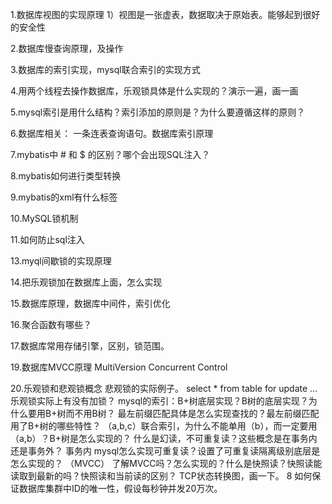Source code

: 1.数据库视图的实现原理
1）视图是一张虚表，数据取决于原始表。能够起到很好的安全性

2.数据库慢查询原理，及操作

3.数据库的索引实现，mysql联合索引的实现方式

4.用两个线程去操作数据库，乐观锁具体是什么实现的？演示一遍，画一画

5.mysql索引是用什么结构？索引添加的原则是？为什么要遵循这样的原则？

6.数据库相关： 一条连表查询语句。数据库索引原理

7.mybatis中 # 和 $ 的区别？哪个会出现SQL注入？

8.mybatis如何进行类型转换

9.mybatis的xml有什么标签

10.MySQL锁机制

11.如何防止sql注入

13.myql间歇锁的实现原理

14.把乐观锁加在数据库上面，怎么实现

15.数据库原理，数据库中间件，索引优化

16.聚合函数有哪些？

17.数据库常用存储引擎，区别，锁范围。

19.数据库MVCC原理  MultiVersion Concurrent Control

20.乐观锁和悲观锁概念
悲观锁的实际例子。 select * from table for update ...
乐观锁实际上有没有加锁？
mysql的索引：B+树底层实现？B树的底层实现？为什么要用B+树而不用B树？
最左前缀匹配具体是怎么实现查找的？最左前缀匹配用了B+树的哪些特性？
（a,b,c）联合索引，为什么不能单用（b），而一定要用（a,b）？B+树是怎么实现的？
什么是幻读，不可重复读？这些概念是在事务内还是事务外？ 事务内
mysql怎么实现可重复读？设置了可重复读隔离级别底层是怎么实现的？ （MVCC）
了解MVCC吗？怎么实现的？什么是快照读？快照读能读取到最新的吗？快照读和当前读的区别？
TCP状态转换图，画一下。
8 如何保证数据库集群中ID的唯一性，假设每秒钟并发20万次。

▶ [Requirement]: When you copy the data, keep every line exact and leave out each picture.

▶ [Reply to the exercise]:
Source code

: 1.数据库视图的实现原理
1）视图是一张虚表，数据取决于原始表。能够起到很好的安全性

2.数据库慢查询原理，及操作

3.数据库的索引实现，mysql联合索引的实现方式

4.用两个线程去操作数据库，乐观锁具体是什么实现的？演示一遍，画一画

5.mysql索引是用什么结构？索引添加的原则是？为什么要遵循这样的原则？

6.数据库相关： 一条连表查询语句。数据库索引原理

7.mybatis中 # 和 $ 的区别？哪个会出现SQL注入？

8.mybatis如何进行类型转换

9.mybatis的xml有什么标签

10.MySQL锁机制

11.如何防止sql注入

13.myql间歇锁的实现原理

14.把乐观锁加在数据库上面，怎么实现

15.数据库原理，数据库中间件，索引优化

16.聚合函数有哪些？

17.数据库常用存储引擎，区别，锁范围。

19.数据库MVCC原理  MultiVersion Concurrent Control

20.乐观锁和悲观锁概念
悲观锁的实际例子。 select * from table for update ...
乐观锁实际上有没有加锁？
mysql的索引：B+树底层实现？B树的底层实现？为什么要用B+树而不用B树？
最左前缀匹配具体是怎么实现查找的？最左前缀匹配用了B+树的哪些特性？
（a,b,c）联合索引，为什么不能单用（b），而一定要用（a,b）？B+树是怎么实现的？
什么是幻读，不可重复读？这些概念是在事务内还是事务外？ 事务内
mysql怎么实现可重复读？设置了可重复读隔离级别底层是怎么实现的？ （MVCC）
了解MVCC吗？怎么实现的？什么是快照读？快照读能读取到最新的吗？快照读和当前读的区别？
TCP状态转换图，画一下。
8 如何保证数据库集群中ID的唯一性，假设每秒钟并发20万次。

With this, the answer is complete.